XXXVI

Comment Gargantua démolit le château
du gué de Vède, et comment ils passèrent le gué

Gargantua monta sur sa grande jument, accompagné comme nous l’avons dit. Et trouvant en son chemin un arbre haut et grand (on l’appelait communément l’Arbre de saint Martin1, parce qu’il provenait d’un bâton que saint Martin avait planté jadis et qui avait crû ainsi), il dit : « Voici ce qu’il me fallait : cet arbre me servira de bâton et de lance. »

Il l’arracha facilement de terre, en ôta les rameaux, et l’arrangea pour son plaisir. Cependant sa jument pissa pour se relâcher le ventre, mais ce fut en telle abondance qu’elle en fit sept lieues2 de déluge. Tout le pissat dériva au gué de Vède, et l’enfla tellement au fil de l’eau que toute cette troupe des ennemis fut noyée horriblement, excepté certains qui avaient pris le chemin vers les coteaux à gauche.

Arrivé à l’endroit du gué de Vède, Gargantua fut avisé par Eudémon que dans le château il restait des ennemis. Pour le savoir, Gargantua s’écria aussi fort qu’il put :

« Êtes-vous là, ou n’y êtes-vous pas ? Si vous y êtes, n’y soyez plus ; si vous n’y êtes pas, je n’ai rien à dire. »

Mais un ribaud3 de canonnier qui était au mâchicoulis4 lui tira un coup de canon, et l’atteignit à la tempe droite furieusement : toutefois cela ne lui fit pas plus de mal que s’il lui avait jeté une prune.

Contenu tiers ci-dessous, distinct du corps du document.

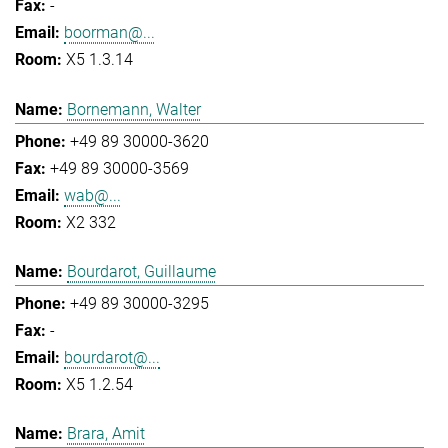
-
boorman@...
X5 1.3.14
Bornemann, Walter
+49 89 30000-3620
+49 89 30000-3569
wab@...
X2 332
Bourdarot, Guillaume
+49 89 30000-3295
-
bourdarot@...
X5 1.2.54
Brara, Amit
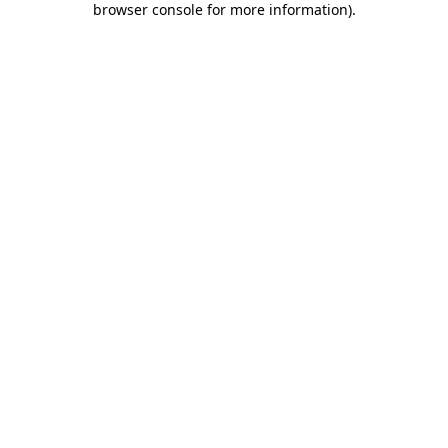
browser console for more information)
.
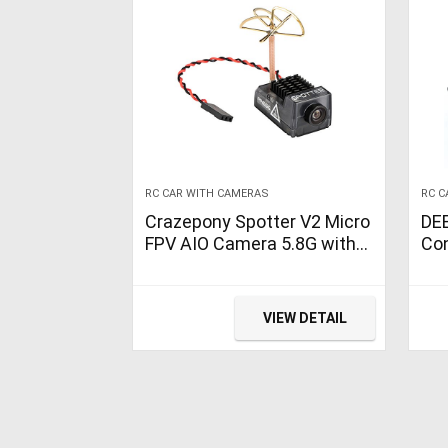
RC CAR WITH CAMERAS
RC C
Crazepony Spotter V2 Micro
DE
FPV AIO Camera 5.8G with
Con
OSD Integrated Mic FOV170
Cam
Degree 700TVL Video
wit
Transmitter 40CH 20MW-
Lig
VIEW DETAIL
200MW Adjustable VTX for
Hig
Mini FPV RC Drone
Toy
60 
Bo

« Qu’est-ce que c’est que ça ? dit Gargantua. Nous jetez-vous des grains de raisin ? La vendange vous coûtera cher. » Il pensait vraiment que le boulet était un grain de raisin.

Ceux qui étaient dans le château, occupés à jouer à la pile5, en entendant le bruit coururent aux tours et aux fortins6, et ils lui tirèrent plus de neuf mille vingt-cinq coups de petits canons et d’arquebuse, visant tous à la tête, et ils tiraient si dru contre lui qu’il s’écria :

« Ponocrates, mon ami, ces mouches-là m’aveuglent. Donnez-moi quelque rameau de ces saules pour les chasser ! »

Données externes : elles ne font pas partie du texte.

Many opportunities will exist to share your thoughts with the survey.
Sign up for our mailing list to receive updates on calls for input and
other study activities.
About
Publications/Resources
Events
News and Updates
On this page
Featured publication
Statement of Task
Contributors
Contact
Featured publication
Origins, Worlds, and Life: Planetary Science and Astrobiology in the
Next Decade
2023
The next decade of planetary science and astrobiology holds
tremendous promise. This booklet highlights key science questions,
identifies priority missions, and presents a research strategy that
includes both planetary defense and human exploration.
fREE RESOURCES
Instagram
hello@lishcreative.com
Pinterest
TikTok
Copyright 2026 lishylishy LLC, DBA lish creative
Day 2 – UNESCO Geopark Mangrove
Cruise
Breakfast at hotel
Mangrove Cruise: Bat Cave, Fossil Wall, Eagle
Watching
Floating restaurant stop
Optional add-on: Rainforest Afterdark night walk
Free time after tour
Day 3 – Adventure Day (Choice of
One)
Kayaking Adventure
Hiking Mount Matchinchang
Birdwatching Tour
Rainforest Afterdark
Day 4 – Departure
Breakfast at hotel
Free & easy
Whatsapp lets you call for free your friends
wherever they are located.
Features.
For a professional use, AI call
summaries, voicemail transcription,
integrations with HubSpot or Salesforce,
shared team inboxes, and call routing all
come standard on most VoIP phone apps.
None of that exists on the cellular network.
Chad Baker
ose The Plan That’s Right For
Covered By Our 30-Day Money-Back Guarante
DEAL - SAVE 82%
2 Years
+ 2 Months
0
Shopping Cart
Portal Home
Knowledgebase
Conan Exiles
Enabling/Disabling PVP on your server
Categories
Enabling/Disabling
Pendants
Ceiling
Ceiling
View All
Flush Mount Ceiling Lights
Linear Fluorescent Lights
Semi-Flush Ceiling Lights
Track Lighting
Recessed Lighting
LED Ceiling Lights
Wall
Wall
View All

Il pensait que les volées de plomb et les boulets de pierre étaient des mouches à bœufs.

Ponocrates l’avertit que ce n’étaient d’autres mouches que les coups d’artillerie tirés du château. Alors, de son grand arbre, il cogna contre le château, et à grands coups il abattit les tours et les fortins, et il effondra tout par terre. Ainsi furent écrasés et mis en pièces ceux qui étaient dans le château.